• [TASK TO CARRY OUT]:
Wherever a line in the material contains the word "down", copy that line.
[Start of Attachment]
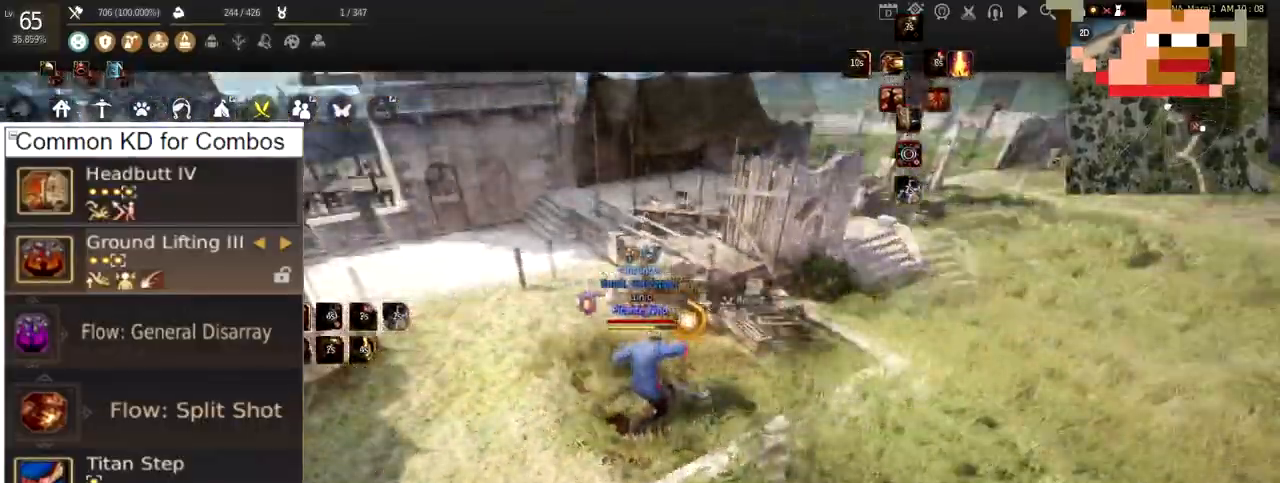
{"keys": ["w"], "mouse": ["right"], "events": [[334, "w", "down"], [418, "mouse_left", "up"], [468, "mouse_right", "down"]]}
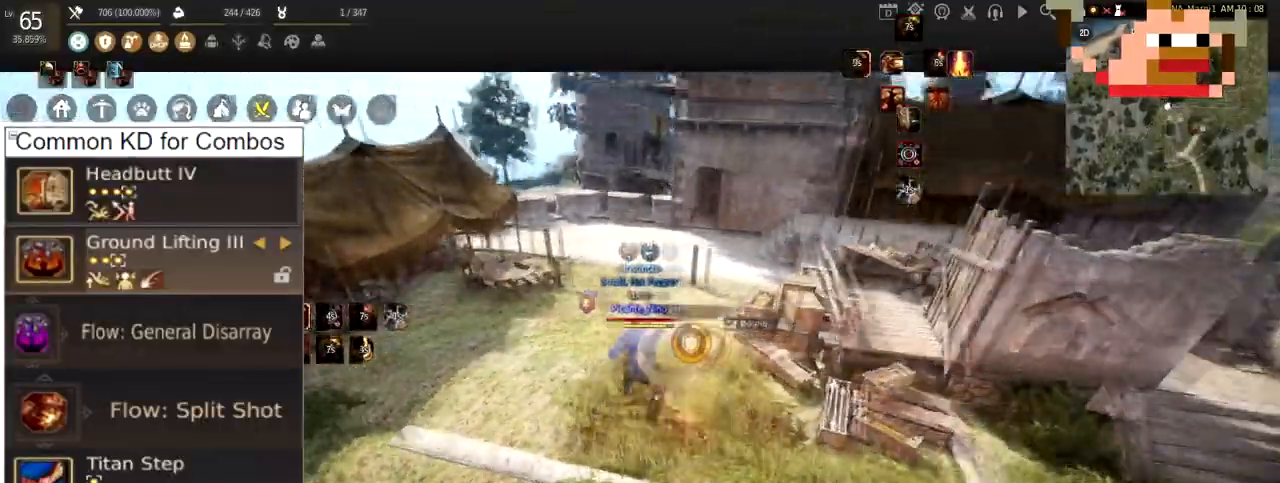
{"keys": [], "mouse": ["left"], "events": [[117, "mouse_right", "up"], [267, "w", "up"], [400, "mouse_left", "down"]]}
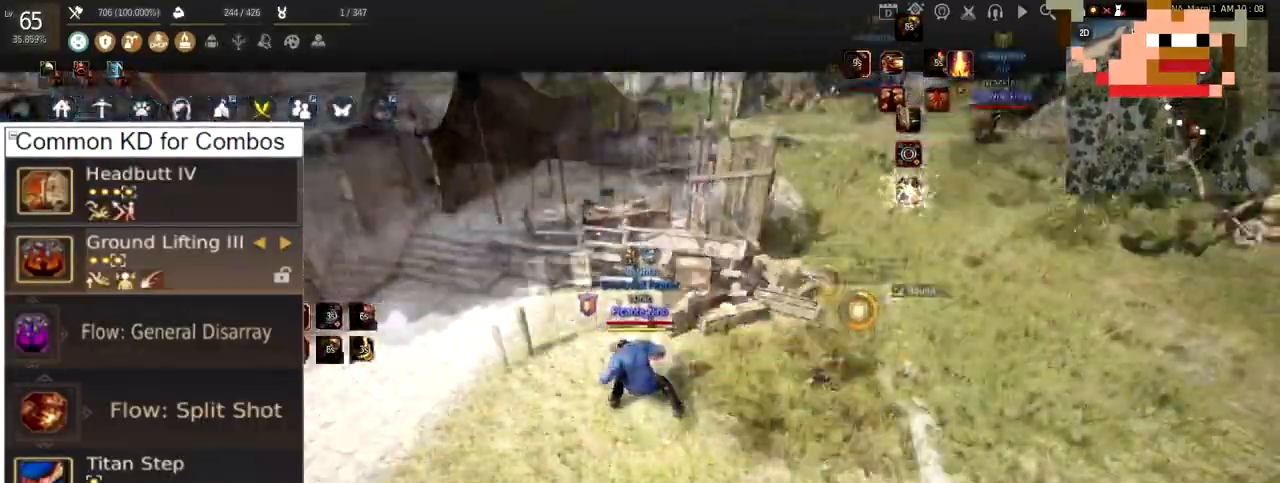
{"keys": [], "mouse": [], "events": [[418, "mouse_left", "up"]]}
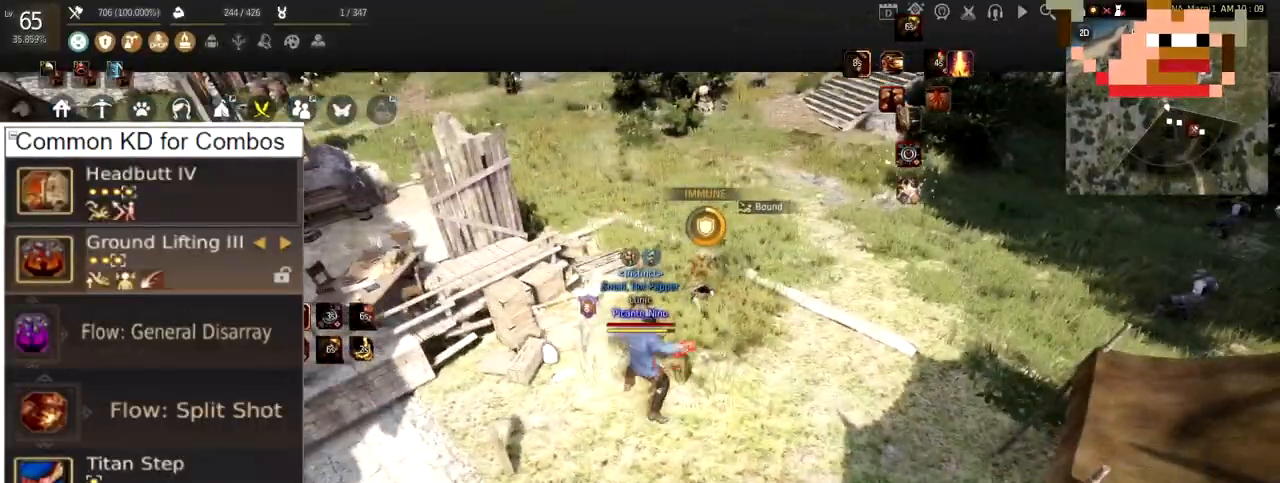
{"keys": ["w"], "mouse": [], "events": [[184, "w", "down"]]}
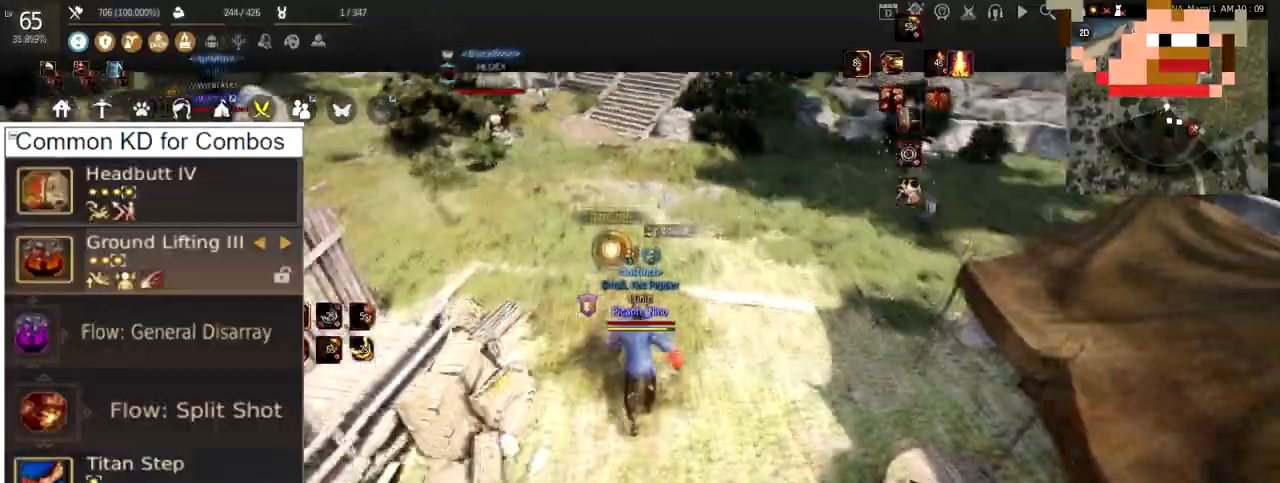
{"keys": ["w"], "mouse": [], "events": []}
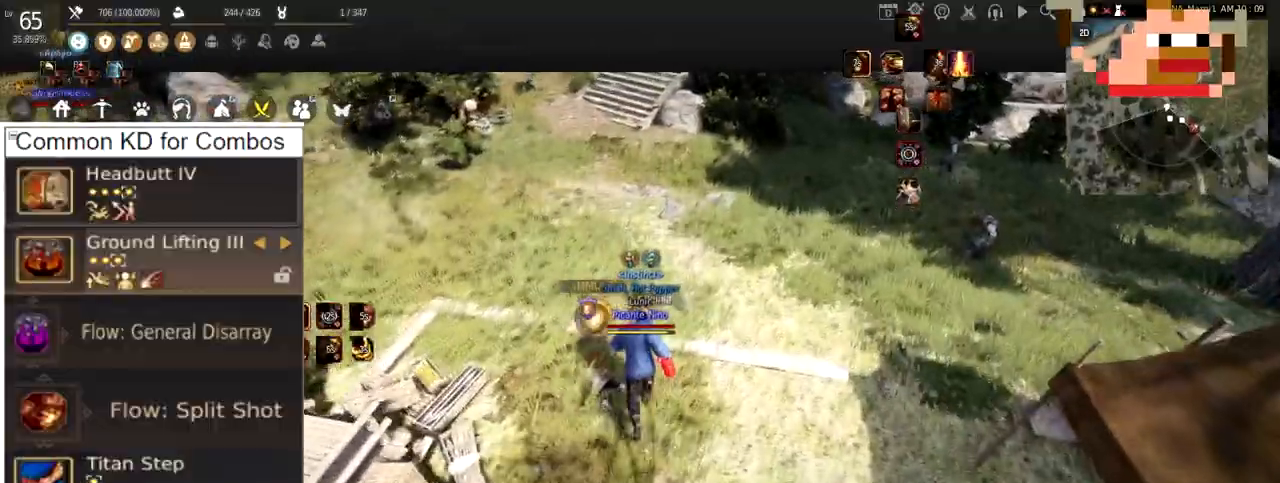
{"keys": ["w"], "mouse": [], "events": []}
[End of Attachment]
• [RESPONSE BELOW]:
{"keys": ["w"], "mouse": ["right"], "events": [[334, "w", "down"], [418, "mouse_left", "up"], [468, "mouse_right", "down"]]}
{"keys": [], "mouse": ["left"], "events": [[117, "mouse_right", "up"], [267, "w", "up"], [400, "mouse_left", "down"]]}
{"keys": ["w"], "mouse": [], "events": [[184, "w", "down"]]}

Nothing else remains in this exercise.